BEGIN Material supplied

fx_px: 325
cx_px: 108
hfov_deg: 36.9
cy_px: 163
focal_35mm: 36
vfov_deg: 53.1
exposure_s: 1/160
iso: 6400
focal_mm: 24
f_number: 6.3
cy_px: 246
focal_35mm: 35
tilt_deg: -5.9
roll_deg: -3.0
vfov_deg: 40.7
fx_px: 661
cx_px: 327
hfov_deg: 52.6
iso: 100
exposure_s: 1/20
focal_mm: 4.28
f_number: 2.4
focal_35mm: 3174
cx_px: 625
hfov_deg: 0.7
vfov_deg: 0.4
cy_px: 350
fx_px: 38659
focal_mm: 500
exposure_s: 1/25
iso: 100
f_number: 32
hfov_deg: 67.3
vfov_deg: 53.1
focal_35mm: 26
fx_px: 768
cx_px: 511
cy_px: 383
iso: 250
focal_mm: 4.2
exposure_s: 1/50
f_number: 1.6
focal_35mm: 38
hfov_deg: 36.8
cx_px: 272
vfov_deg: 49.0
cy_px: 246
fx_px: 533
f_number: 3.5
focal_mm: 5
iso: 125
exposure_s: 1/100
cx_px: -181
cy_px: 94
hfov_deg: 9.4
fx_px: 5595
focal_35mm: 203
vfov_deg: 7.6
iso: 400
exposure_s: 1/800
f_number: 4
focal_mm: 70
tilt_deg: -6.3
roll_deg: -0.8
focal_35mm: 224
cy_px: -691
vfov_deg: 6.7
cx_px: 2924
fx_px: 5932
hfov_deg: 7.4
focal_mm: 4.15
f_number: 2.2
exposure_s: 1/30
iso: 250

END Material supplied
BEGIN Material supplied

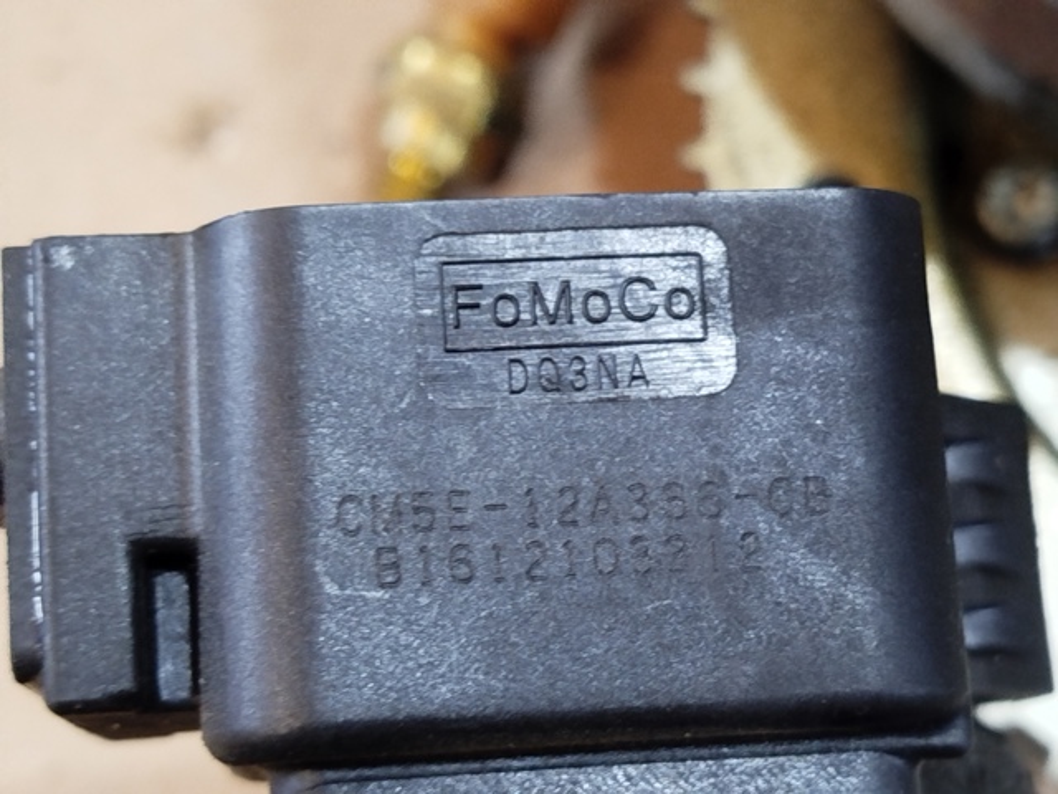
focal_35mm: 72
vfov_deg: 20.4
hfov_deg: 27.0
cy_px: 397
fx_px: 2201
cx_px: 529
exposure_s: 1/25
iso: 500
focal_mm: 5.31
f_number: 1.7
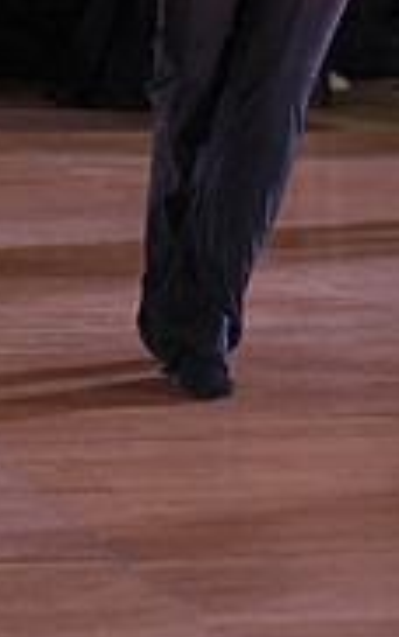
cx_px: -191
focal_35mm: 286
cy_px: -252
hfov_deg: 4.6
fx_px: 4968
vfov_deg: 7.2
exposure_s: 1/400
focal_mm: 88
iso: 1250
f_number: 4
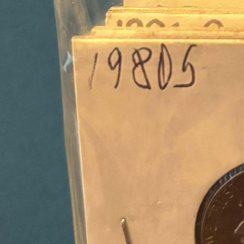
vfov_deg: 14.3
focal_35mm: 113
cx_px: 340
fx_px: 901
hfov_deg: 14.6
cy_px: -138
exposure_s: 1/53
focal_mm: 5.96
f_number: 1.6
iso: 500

END Material supplied

◆ Task:
Copy out the lines above exactly, beginning at the one that contains "hfov_deg: 67.3" and ending at the one that contains "focal_35mm: 203".

◆ Result of the exercise:
hfov_deg: 67.3
vfov_deg: 53.1
focal_35mm: 26
fx_px: 768
cx_px: 511
cy_px: 383
iso: 250
focal_mm: 4.2
exposure_s: 1/50
f_number: 1.6
focal_35mm: 38
hfov_deg: 36.8
cx_px: 272
vfov_deg: 49.0
cy_px: 246
fx_px: 533
f_number: 3.5
focal_mm: 5
iso: 125
exposure_s: 1/100
cx_px: -181
cy_px: 94
hfov_deg: 9.4
fx_px: 5595
focal_35mm: 203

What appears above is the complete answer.